At last the woman creaked upright again and regarded the girl with her one good eye; the other was milky white.

‘Where’s your guardian, girl?’ she demanded crossly. Her voice was hoarse and her breath wheezy. ‘You can’t just wander around round here on your own, you know. About as safe as a lamb in a wood full of wolves you are here.’

‘I… I’m alone,’ said Athenais.

‘You’re a young fool,’ said the woman. She fumbled in her ancient woollen wraps and pulled out a breadroll. ‘Yours for a copper.’

Athenais shook her head. ‘I haven’t got any money.’

The woman looked at her more closely. ‘What’s your story?’

‘I can’t say.’

‘Hm. Nice rich husband you had, till he come home late one night and finds you in bed with one his Armenian slaveboys lying between your open thighs, showing his bottom to the moon.’

‘Certainly not!’ said Athenais indignantly. ‘It’s none of your business, anyway.’

‘Hm,’ said the old woman. She tore the breadroll in two and pushed an entire half into her wrinkled mouth, where she began to chew it as best she could with her one remaining incisor. ‘You look wore out,’ she mumbled through the mouthful.

Athenais looked down. ‘A little.’

The old woman considered, and then thrust the other half of the breadroll into the girls’s hand. ‘Here you are, dearie.’ She cackled. ‘Never thought I’d be the one people’d come to for charity!’

Athenais looked the old woman over, from the filthy woollen cap covering her wispy white hair, down to her cracked and curled-up feet.

‘Go on,’ she urged. ‘You have to eat.’

So Athenais took the breadroll and ate it slowly. It tasted surprisingly good.

‘The baker down there, he gives me a loaf or so every morning, God bless him.’

The girl nodded and swallowed. When she had finished she said, ‘Do you live hereabouts?’

The old woman grinned, showing her single mustard-coloured tooth. She pointed across the street under the arches, where there was a neat little bundle wrapped in a brown woollen blanket. ‘My house,’ she said, beaming.

Athenais smiled. ‘Thank you for the bread.’

‘Not at all, dearie.’

As she walked away the old woman called after her, ‘You want to make for the Metanoia, my girl. The House of Repentance is the only place for you now.’

She walked in the city all afternoon. She was thirsty, but another from among the nameless poor, a blind and legless beggar who sat beside the Fountain of Saint Irenaeus, lent her his old chipped drinking-pot to drink from.
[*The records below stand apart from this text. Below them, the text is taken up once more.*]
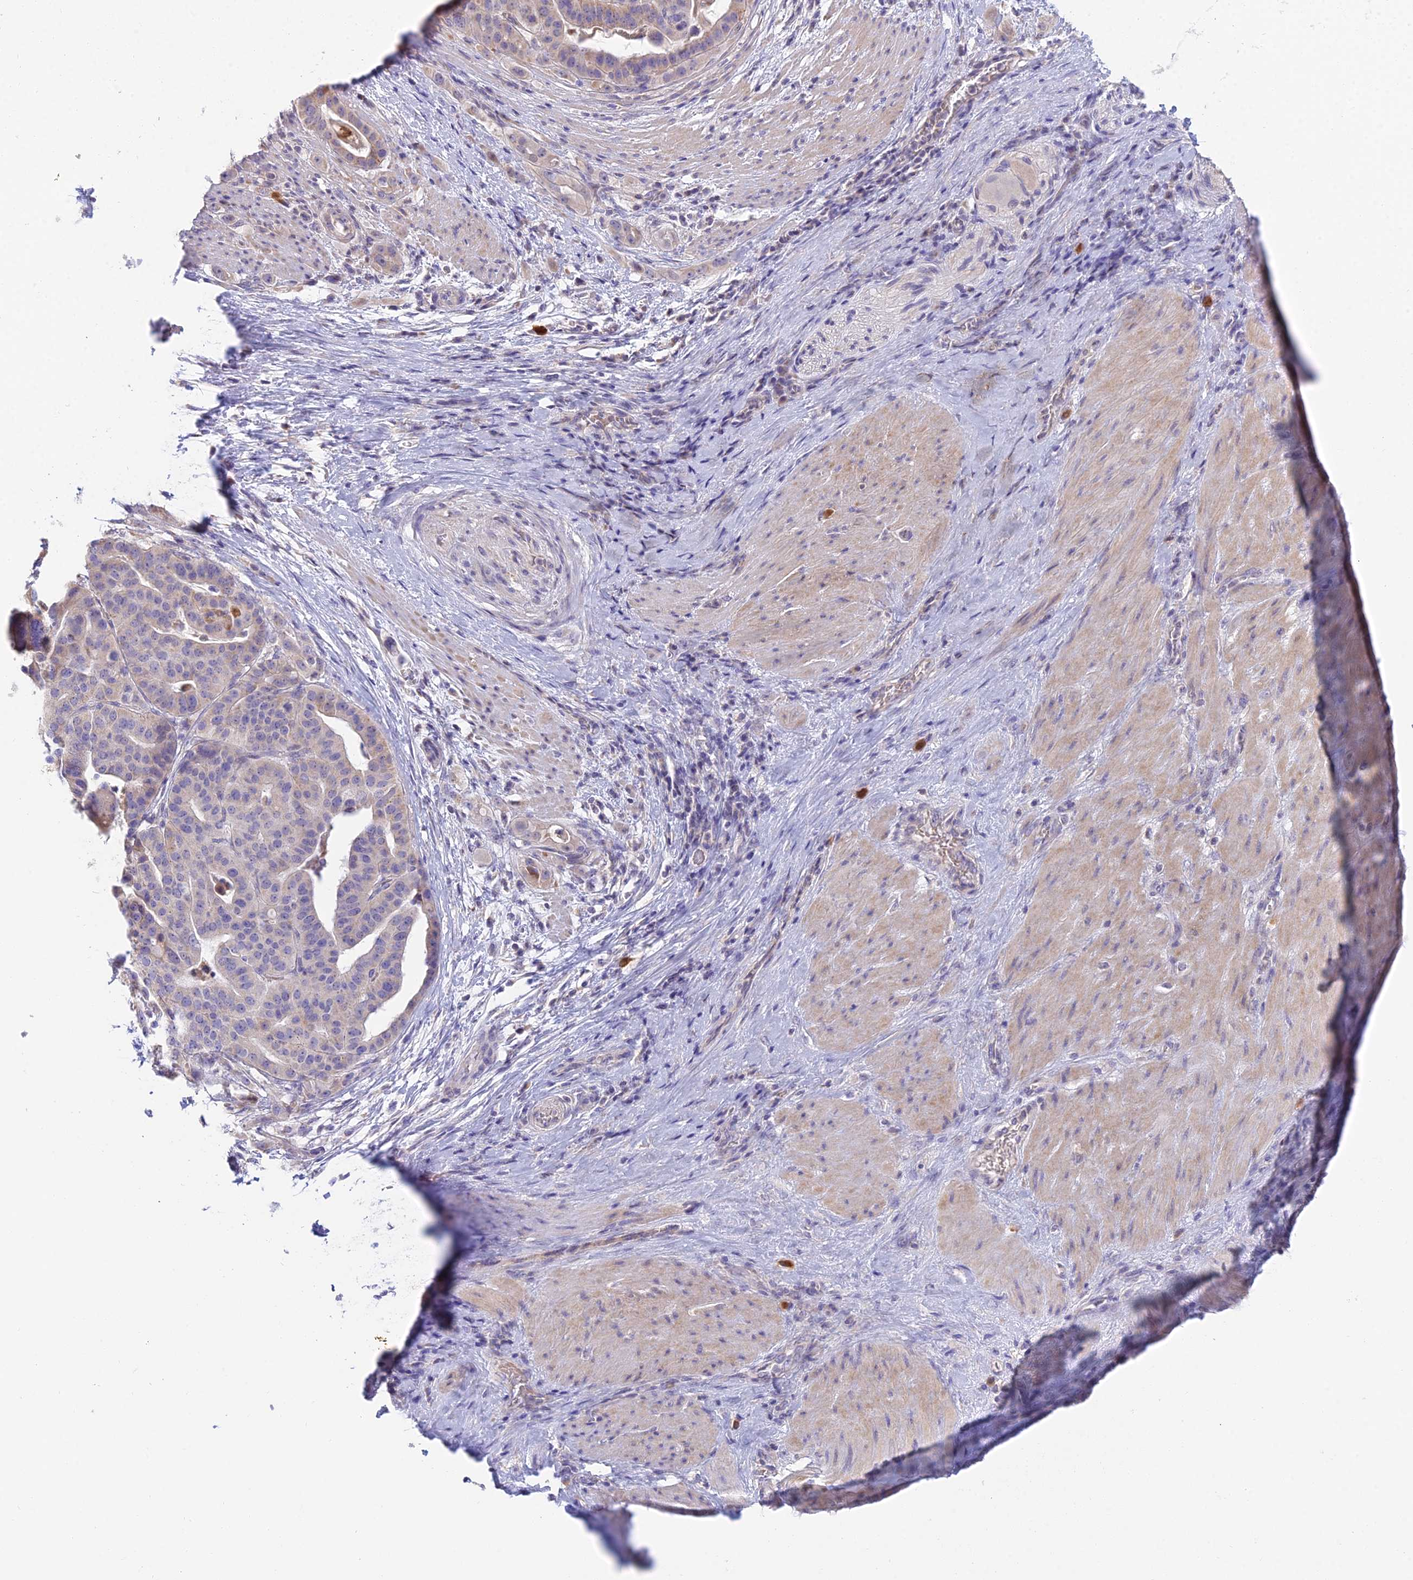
{"staining": {"intensity": "weak", "quantity": "25%-75%", "location": "cytoplasmic/membranous"}, "tissue": "stomach cancer", "cell_type": "Tumor cells", "image_type": "cancer", "snomed": [{"axis": "morphology", "description": "Adenocarcinoma, NOS"}, {"axis": "topography", "description": "Stomach"}], "caption": "Brown immunohistochemical staining in human adenocarcinoma (stomach) demonstrates weak cytoplasmic/membranous expression in about 25%-75% of tumor cells. (DAB (3,3'-diaminobenzidine) IHC with brightfield microscopy, high magnification).", "gene": "CFAP206", "patient": {"sex": "male", "age": 48}}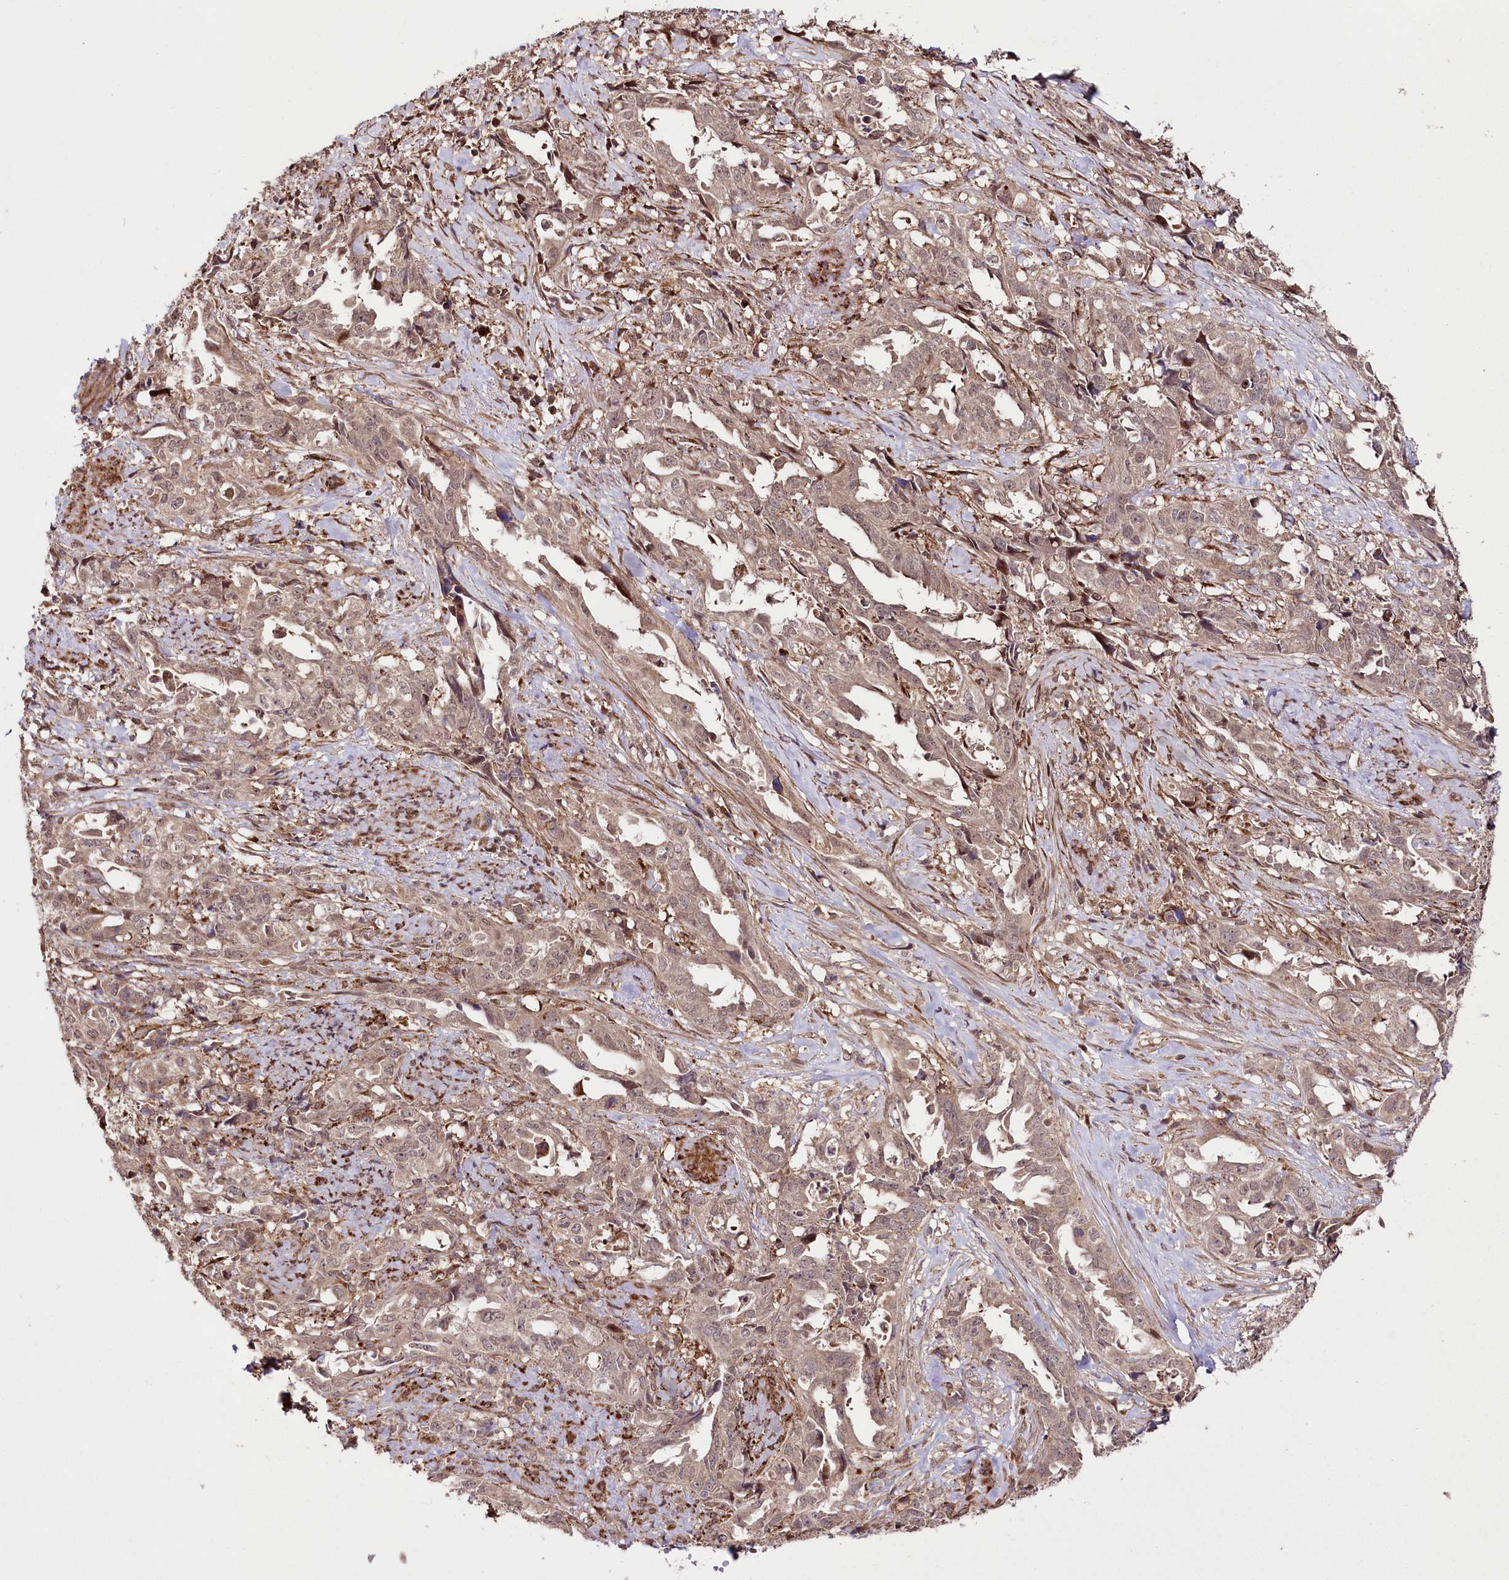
{"staining": {"intensity": "weak", "quantity": ">75%", "location": "cytoplasmic/membranous"}, "tissue": "endometrial cancer", "cell_type": "Tumor cells", "image_type": "cancer", "snomed": [{"axis": "morphology", "description": "Adenocarcinoma, NOS"}, {"axis": "topography", "description": "Endometrium"}], "caption": "Immunohistochemical staining of human endometrial cancer demonstrates low levels of weak cytoplasmic/membranous protein expression in about >75% of tumor cells.", "gene": "PHLDB1", "patient": {"sex": "female", "age": 65}}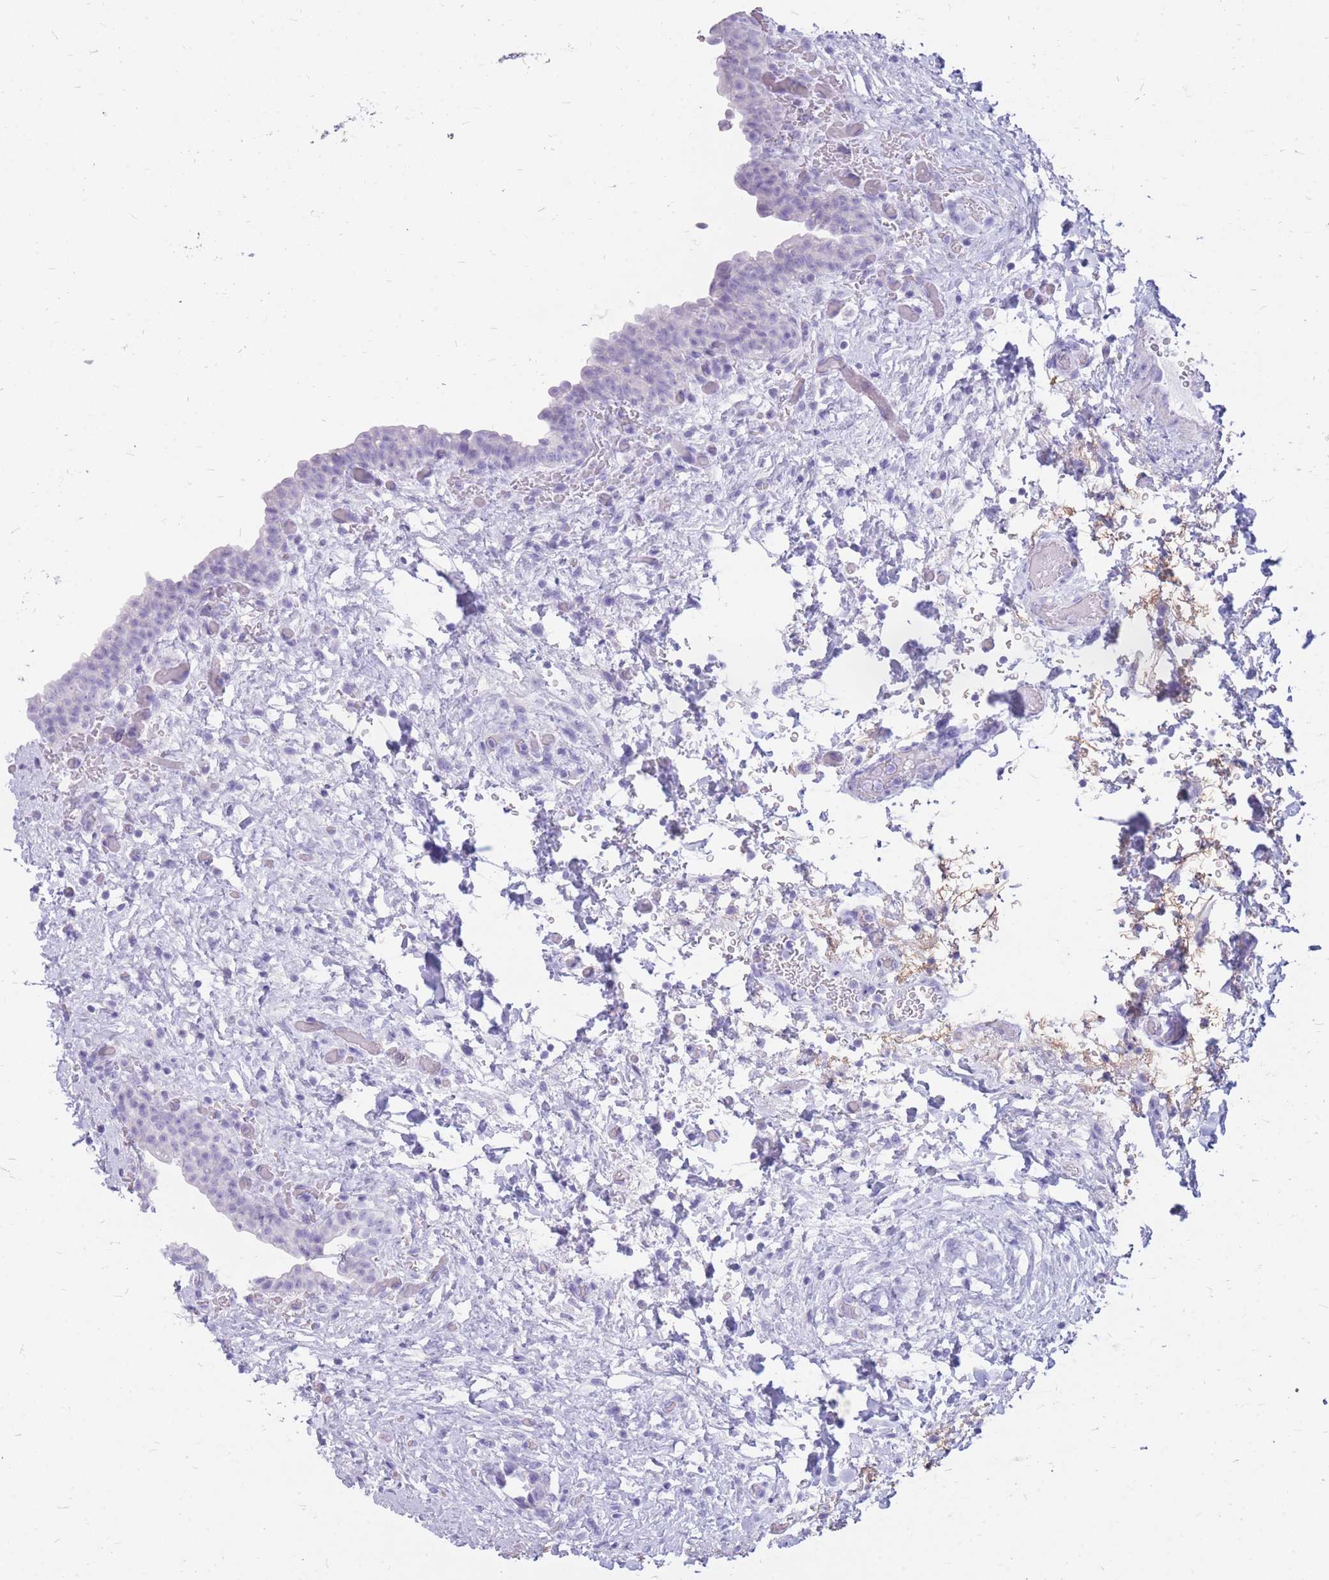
{"staining": {"intensity": "negative", "quantity": "none", "location": "none"}, "tissue": "urinary bladder", "cell_type": "Urothelial cells", "image_type": "normal", "snomed": [{"axis": "morphology", "description": "Normal tissue, NOS"}, {"axis": "topography", "description": "Urinary bladder"}], "caption": "Urothelial cells are negative for brown protein staining in normal urinary bladder. (Brightfield microscopy of DAB (3,3'-diaminobenzidine) immunohistochemistry (IHC) at high magnification).", "gene": "CYP21A2", "patient": {"sex": "male", "age": 69}}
Then she went into the dark cavern of the Church of St Stephanos, and saw amid the flickering candlelight the famous icon of Theotokos Pammakaristos, the All-Joyous Mother of God. She had the distant, serene face of one far removed from the squalor and troubles of the city and the world. The gold, worm-eaten frame from which she looked out was covered in the red lipstick kisses of the city’s whores who came here every day out of love for her. They revered her as their own, talking softly with her as their gentle all-seeing mother in heaven, kneeling for hours in the aromatic dark with their red lips and their bruised eyes, the sweat and odour of their last client still upon them.